▶ **WHAT THE TASK ASKS**
Transcribe, word for word and without additions, each line below from the one containing "Very soon, the" through the one containing "In that instant, the", both ends included.

▶ **LISTED ENTRIES**
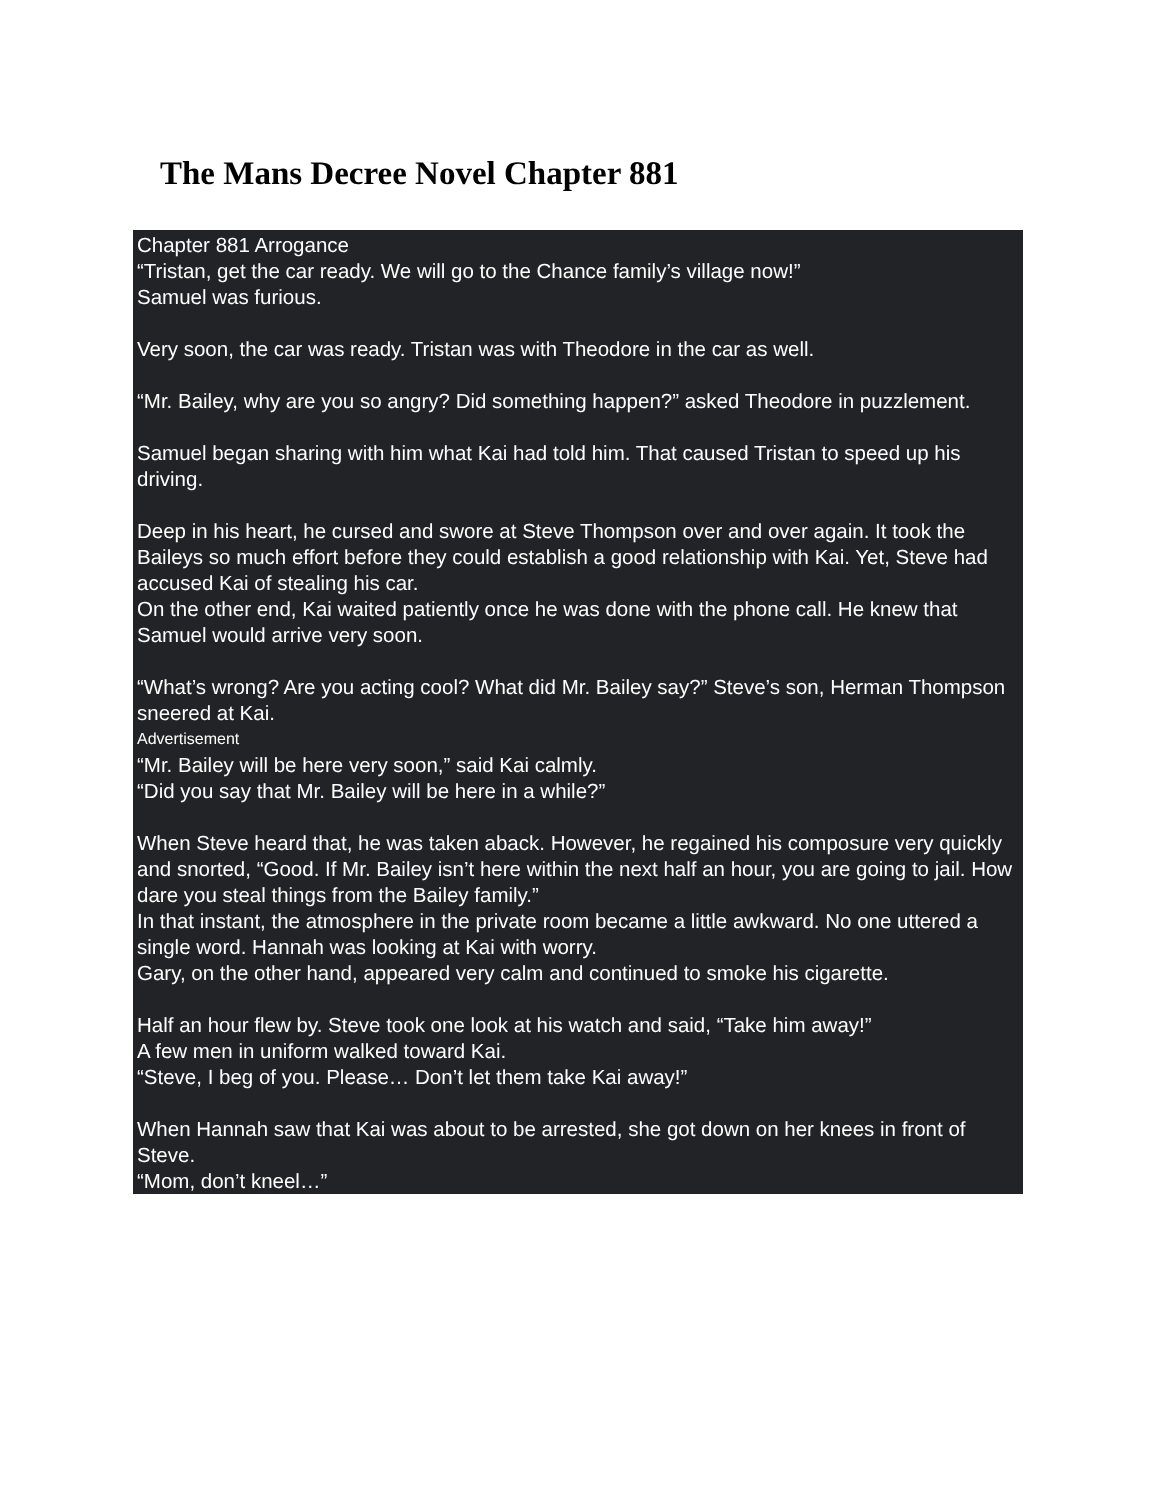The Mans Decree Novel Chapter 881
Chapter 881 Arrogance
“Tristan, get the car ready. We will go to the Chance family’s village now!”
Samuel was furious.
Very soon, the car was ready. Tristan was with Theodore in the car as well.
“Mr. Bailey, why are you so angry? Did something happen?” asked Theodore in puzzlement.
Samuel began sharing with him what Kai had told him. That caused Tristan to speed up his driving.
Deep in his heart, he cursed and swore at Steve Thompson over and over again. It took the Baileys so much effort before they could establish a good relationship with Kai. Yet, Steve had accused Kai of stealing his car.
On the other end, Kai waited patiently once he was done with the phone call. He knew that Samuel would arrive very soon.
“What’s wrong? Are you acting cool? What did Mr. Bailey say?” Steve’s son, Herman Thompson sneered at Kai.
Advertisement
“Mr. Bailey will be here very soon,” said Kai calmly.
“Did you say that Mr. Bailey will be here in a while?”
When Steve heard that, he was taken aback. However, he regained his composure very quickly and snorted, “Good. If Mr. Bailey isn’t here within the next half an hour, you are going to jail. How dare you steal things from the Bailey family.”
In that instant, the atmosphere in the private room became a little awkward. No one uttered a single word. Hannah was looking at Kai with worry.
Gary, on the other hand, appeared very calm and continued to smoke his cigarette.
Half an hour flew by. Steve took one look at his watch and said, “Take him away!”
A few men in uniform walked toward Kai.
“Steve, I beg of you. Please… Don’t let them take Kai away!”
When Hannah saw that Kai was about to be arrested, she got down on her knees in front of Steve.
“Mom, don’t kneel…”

▶ **EXERCISE RESULT**
Very soon, the car was ready. Tristan was with Theodore in the car as well.
“Mr. Bailey, why are you so angry? Did something happen?” asked Theodore in puzzlement.
Samuel began sharing with him what Kai had told him. That caused Tristan to speed up his driving.
Deep in his heart, he cursed and swore at Steve Thompson over and over again. It took the Baileys so much effort before they could establish a good relationship with Kai. Yet, Steve had accused Kai of stealing his car.
On the other end, Kai waited patiently once he was done with the phone call. He knew that Samuel would arrive very soon.
“What’s wrong? Are you acting cool? What did Mr. Bailey say?” Steve’s son, Herman Thompson sneered at Kai.
Advertisement
“Mr. Bailey will be here very soon,” said Kai calmly.
“Did you say that Mr. Bailey will be here in a while?”
When Steve heard that, he was taken aback. However, he regained his composure very quickly and snorted, “Good. If Mr. Bailey isn’t here within the next half an hour, you are going to jail. How dare you steal things from the Bailey family.”
In that instant, the atmosphere in the private room became a little awkward. No one uttered a single word. Hannah was looking at Kai with worry.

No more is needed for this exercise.